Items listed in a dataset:

--- START ---

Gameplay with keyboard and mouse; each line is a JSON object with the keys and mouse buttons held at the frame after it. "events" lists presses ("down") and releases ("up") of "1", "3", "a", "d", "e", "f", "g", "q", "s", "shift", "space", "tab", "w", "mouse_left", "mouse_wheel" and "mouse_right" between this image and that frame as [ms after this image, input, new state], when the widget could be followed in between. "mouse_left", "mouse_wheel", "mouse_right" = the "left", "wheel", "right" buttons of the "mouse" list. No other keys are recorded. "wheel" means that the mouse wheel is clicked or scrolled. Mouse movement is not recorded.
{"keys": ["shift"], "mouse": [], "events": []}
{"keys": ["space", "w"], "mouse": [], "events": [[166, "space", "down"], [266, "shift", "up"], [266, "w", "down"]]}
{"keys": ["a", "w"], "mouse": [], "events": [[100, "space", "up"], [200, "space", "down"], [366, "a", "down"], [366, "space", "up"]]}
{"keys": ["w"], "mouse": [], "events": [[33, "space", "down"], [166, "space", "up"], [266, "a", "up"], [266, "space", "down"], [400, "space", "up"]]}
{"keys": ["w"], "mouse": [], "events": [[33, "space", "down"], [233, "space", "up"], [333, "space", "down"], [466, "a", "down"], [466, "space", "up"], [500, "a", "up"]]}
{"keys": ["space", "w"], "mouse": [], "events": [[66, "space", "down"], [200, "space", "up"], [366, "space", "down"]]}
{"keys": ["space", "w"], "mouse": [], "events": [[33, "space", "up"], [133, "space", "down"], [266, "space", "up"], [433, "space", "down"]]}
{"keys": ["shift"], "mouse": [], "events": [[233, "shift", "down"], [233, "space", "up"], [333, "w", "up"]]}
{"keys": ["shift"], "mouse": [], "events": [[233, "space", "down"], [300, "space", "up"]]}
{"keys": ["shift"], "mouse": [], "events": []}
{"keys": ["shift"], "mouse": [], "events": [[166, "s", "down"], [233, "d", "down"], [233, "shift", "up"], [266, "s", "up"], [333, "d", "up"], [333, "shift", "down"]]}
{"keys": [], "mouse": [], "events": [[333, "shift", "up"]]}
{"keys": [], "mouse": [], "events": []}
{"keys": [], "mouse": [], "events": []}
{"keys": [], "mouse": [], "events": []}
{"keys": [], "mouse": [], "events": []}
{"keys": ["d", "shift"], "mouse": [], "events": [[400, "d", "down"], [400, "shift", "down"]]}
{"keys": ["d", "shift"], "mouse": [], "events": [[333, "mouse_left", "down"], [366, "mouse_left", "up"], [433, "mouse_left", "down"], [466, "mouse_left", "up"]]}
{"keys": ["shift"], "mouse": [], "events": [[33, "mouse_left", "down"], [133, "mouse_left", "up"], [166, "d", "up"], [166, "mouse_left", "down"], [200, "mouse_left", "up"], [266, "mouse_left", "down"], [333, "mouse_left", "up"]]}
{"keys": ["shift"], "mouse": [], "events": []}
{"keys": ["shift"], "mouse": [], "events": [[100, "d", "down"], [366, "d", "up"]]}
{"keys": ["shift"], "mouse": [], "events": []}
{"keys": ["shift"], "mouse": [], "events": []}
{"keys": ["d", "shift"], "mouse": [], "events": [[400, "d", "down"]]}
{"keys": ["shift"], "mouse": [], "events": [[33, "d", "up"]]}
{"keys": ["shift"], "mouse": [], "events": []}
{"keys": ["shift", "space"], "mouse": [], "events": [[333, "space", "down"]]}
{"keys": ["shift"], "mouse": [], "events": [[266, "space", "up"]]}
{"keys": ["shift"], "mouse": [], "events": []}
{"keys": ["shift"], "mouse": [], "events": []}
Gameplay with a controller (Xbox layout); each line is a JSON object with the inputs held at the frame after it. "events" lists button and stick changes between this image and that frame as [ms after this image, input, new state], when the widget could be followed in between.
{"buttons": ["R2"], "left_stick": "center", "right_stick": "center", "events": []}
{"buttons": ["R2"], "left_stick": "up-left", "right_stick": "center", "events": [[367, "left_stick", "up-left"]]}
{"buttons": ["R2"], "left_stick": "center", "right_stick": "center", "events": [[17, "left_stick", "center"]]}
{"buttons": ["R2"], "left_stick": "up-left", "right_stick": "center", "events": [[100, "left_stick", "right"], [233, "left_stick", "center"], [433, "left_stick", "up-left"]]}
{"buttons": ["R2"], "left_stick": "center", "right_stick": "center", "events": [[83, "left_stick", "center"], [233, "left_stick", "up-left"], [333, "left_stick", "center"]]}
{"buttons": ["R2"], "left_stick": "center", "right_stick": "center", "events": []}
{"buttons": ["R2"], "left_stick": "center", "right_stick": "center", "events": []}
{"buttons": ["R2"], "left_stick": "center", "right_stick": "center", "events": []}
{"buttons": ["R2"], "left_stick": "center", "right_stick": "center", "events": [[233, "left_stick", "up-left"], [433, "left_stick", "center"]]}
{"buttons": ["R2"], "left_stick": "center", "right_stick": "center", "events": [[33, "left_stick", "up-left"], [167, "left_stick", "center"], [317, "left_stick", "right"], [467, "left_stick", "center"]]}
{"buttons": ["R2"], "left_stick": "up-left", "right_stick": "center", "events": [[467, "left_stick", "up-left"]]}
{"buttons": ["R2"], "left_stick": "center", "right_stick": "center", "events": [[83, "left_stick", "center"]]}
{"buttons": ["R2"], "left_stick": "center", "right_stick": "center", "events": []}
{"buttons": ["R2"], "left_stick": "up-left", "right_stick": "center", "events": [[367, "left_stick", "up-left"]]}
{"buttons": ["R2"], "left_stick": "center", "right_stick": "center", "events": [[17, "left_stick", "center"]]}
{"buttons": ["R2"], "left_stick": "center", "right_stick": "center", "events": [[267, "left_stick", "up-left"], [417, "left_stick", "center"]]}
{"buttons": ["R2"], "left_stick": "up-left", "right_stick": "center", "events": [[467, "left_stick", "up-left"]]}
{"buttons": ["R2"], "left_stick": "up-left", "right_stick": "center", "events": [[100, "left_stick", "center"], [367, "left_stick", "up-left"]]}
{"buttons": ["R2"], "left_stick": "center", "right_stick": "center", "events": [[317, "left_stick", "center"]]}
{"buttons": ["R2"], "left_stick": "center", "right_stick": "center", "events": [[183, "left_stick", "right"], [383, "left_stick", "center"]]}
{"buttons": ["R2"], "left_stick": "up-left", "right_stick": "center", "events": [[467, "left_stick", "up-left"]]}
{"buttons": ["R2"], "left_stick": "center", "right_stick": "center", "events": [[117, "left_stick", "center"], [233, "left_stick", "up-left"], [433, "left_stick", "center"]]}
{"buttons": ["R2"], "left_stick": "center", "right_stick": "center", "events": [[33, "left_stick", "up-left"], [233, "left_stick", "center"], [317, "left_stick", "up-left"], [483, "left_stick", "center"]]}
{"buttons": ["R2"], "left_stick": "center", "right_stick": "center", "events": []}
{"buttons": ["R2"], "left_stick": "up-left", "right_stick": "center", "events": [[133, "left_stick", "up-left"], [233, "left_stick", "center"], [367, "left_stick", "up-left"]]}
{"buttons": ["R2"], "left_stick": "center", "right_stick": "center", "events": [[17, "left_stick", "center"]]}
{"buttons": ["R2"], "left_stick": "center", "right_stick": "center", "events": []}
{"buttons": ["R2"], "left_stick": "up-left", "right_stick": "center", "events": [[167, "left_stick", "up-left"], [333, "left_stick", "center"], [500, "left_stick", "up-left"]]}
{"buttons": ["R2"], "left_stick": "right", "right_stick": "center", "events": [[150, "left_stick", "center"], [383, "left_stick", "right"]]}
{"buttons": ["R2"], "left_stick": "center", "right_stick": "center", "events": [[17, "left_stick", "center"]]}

--- END ---

**WHAT TO WORK ON**: Type out the entries again, word for word.

**EXERCISE SOLUTION**:
Gameplay with keyboard and mouse; each line is a JSON object with the keys and mouse buttons held at the frame after it. "events" lists presses ("down") and releases ("up") of "1", "3", "a", "d", "e", "f", "g", "q", "s", "shift", "space", "tab", "w", "mouse_left", "mouse_wheel" and "mouse_right" between this image and that frame as [ms after this image, input, new state], when the widget could be followed in between. "mouse_left", "mouse_wheel", "mouse_right" = the "left", "wheel", "right" buttons of the "mouse" list. No other keys are recorded. "wheel" means that the mouse wheel is clicked or scrolled. Mouse movement is not recorded.
{"keys": ["shift"], "mouse": [], "events": []}
{"keys": ["space", "w"], "mouse": [], "events": [[166, "space", "down"], [266, "shift", "up"], [266, "w", "down"]]}
{"keys": ["a", "w"], "mouse": [], "events": [[100, "space", "up"], [200, "space", "down"], [366, "a", "down"], [366, "space", "up"]]}
{"keys": ["w"], "mouse": [], "events": [[33, "space", "down"], [166, "space", "up"], [266, "a", "up"], [266, "space", "down"], [400, "space", "up"]]}
{"keys": ["w"], "mouse": [], "events": [[33, "space", "down"], [233, "space", "up"], [333, "space", "down"], [466, "a", "down"], [466, "space", "up"], [500, "a", "up"]]}
{"keys": ["space", "w"], "mouse": [], "events": [[66, "space", "down"], [200, "space", "up"], [366, "space", "down"]]}
{"keys": ["space", "w"], "mouse": [], "events": [[33, "space", "up"], [133, "space", "down"], [266, "space", "up"], [433, "space", "down"]]}
{"keys": ["shift"], "mouse": [], "events": [[233, "shift", "down"], [233, "space", "up"], [333, "w", "up"]]}
{"keys": ["shift"], "mouse": [], "events": [[233, "space", "down"], [300, "space", "up"]]}
{"keys": ["shift"], "mouse": [], "events": []}
{"keys": ["shift"], "mouse": [], "events": [[166, "s", "down"], [233, "d", "down"], [233, "shift", "up"], [266, "s", "up"], [333, "d", "up"], [333, "shift", "down"]]}
{"keys": [], "mouse": [], "events": [[333, "shift", "up"]]}
{"keys": [], "mouse": [], "events": []}
{"keys": [], "mouse": [], "events": []}
{"keys": [], "mouse": [], "events": []}
{"keys": [], "mouse": [], "events": []}
{"keys": ["d", "shift"], "mouse": [], "events": [[400, "d", "down"], [400, "shift", "down"]]}
{"keys": ["d", "shift"], "mouse": [], "events": [[333, "mouse_left", "down"], [366, "mouse_left", "up"], [433, "mouse_left", "down"], [466, "mouse_left", "up"]]}
{"keys": ["shift"], "mouse": [], "events": [[33, "mouse_left", "down"], [133, "mouse_left", "up"], [166, "d", "up"], [166, "mouse_left", "down"], [200, "mouse_left", "up"], [266, "mouse_left", "down"], [333, "mouse_left", "up"]]}
{"keys": ["shift"], "mouse": [], "events": []}
{"keys": ["shift"], "mouse": [], "events": [[100, "d", "down"], [366, "d", "up"]]}
{"keys": ["shift"], "mouse": [], "events": []}
{"keys": ["shift"], "mouse": [], "events": []}
{"keys": ["d", "shift"], "mouse": [], "events": [[400, "d", "down"]]}
{"keys": ["shift"], "mouse": [], "events": [[33, "d", "up"]]}
{"keys": ["shift"], "mouse": [], "events": []}
{"keys": ["shift", "space"], "mouse": [], "events": [[333, "space", "down"]]}
{"keys": ["shift"], "mouse": [], "events": [[266, "space", "up"]]}
{"keys": ["shift"], "mouse": [], "events": []}
{"keys": ["shift"], "mouse": [], "events": []}
Gameplay with a controller (Xbox layout); each line is a JSON object with the inputs held at the frame after it. "events" lists button and stick changes between this image and that frame as [ms after this image, input, new state], when the widget could be followed in between.
{"buttons": ["R2"], "left_stick": "center", "right_stick": "center", "events": []}
{"buttons": ["R2"], "left_stick": "up-left", "right_stick": "center", "events": [[367, "left_stick", "up-left"]]}
{"buttons": ["R2"], "left_stick": "center", "right_stick": "center", "events": [[17, "left_stick", "center"]]}
{"buttons": ["R2"], "left_stick": "up-left", "right_stick": "center", "events": [[100, "left_stick", "right"], [233, "left_stick", "center"], [433, "left_stick", "up-left"]]}
{"buttons": ["R2"], "left_stick": "center", "right_stick": "center", "events": [[83, "left_stick", "center"], [233, "left_stick", "up-left"], [333, "left_stick", "center"]]}
{"buttons": ["R2"], "left_stick": "center", "right_stick": "center", "events": []}
{"buttons": ["R2"], "left_stick": "center", "right_stick": "center", "events": []}
{"buttons": ["R2"], "left_stick": "center", "right_stick": "center", "events": []}
{"buttons": ["R2"], "left_stick": "center", "right_stick": "center", "events": [[233, "left_stick", "up-left"], [433, "left_stick", "center"]]}
{"buttons": ["R2"], "left_stick": "center", "right_stick": "center", "events": [[33, "left_stick", "up-left"], [167, "left_stick", "center"], [317, "left_stick", "right"], [467, "left_stick", "center"]]}
{"buttons": ["R2"], "left_stick": "up-left", "right_stick": "center", "events": [[467, "left_stick", "up-left"]]}
{"buttons": ["R2"], "left_stick": "center", "right_stick": "center", "events": [[83, "left_stick", "center"]]}
{"buttons": ["R2"], "left_stick": "center", "right_stick": "center", "events": []}
{"buttons": ["R2"], "left_stick": "up-left", "right_stick": "center", "events": [[367, "left_stick", "up-left"]]}
{"buttons": ["R2"], "left_stick": "center", "right_stick": "center", "events": [[17, "left_stick", "center"]]}
{"buttons": ["R2"], "left_stick": "center", "right_stick": "center", "events": [[267, "left_stick", "up-left"], [417, "left_stick", "center"]]}
{"buttons": ["R2"], "left_stick": "up-left", "right_stick": "center", "events": [[467, "left_stick", "up-left"]]}
{"buttons": ["R2"], "left_stick": "up-left", "right_stick": "center", "events": [[100, "left_stick", "center"], [367, "left_stick", "up-left"]]}
{"buttons": ["R2"], "left_stick": "center", "right_stick": "center", "events": [[317, "left_stick", "center"]]}
{"buttons": ["R2"], "left_stick": "center", "right_stick": "center", "events": [[183, "left_stick", "right"], [383, "left_stick", "center"]]}
{"buttons": ["R2"], "left_stick": "up-left", "right_stick": "center", "events": [[467, "left_stick", "up-left"]]}
{"buttons": ["R2"], "left_stick": "center", "right_stick": "center", "events": [[117, "left_stick", "center"], [233, "left_stick", "up-left"], [433, "left_stick", "center"]]}
{"buttons": ["R2"], "left_stick": "center", "right_stick": "center", "events": [[33, "left_stick", "up-left"], [233, "left_stick", "center"], [317, "left_stick", "up-left"], [483, "left_stick", "center"]]}
{"buttons": ["R2"], "left_stick": "center", "right_stick": "center", "events": []}
{"buttons": ["R2"], "left_stick": "up-left", "right_stick": "center", "events": [[133, "left_stick", "up-left"], [233, "left_stick", "center"], [367, "left_stick", "up-left"]]}
{"buttons": ["R2"], "left_stick": "center", "right_stick": "center", "events": [[17, "left_stick", "center"]]}
{"buttons": ["R2"], "left_stick": "center", "right_stick": "center", "events": []}
{"buttons": ["R2"], "left_stick": "up-left", "right_stick": "center", "events": [[167, "left_stick", "up-left"], [333, "left_stick", "center"], [500, "left_stick", "up-left"]]}
{"buttons": ["R2"], "left_stick": "right", "right_stick": "center", "events": [[150, "left_stick", "center"], [383, "left_stick", "right"]]}
{"buttons": ["R2"], "left_stick": "center", "right_stick": "center", "events": [[17, "left_stick", "center"]]}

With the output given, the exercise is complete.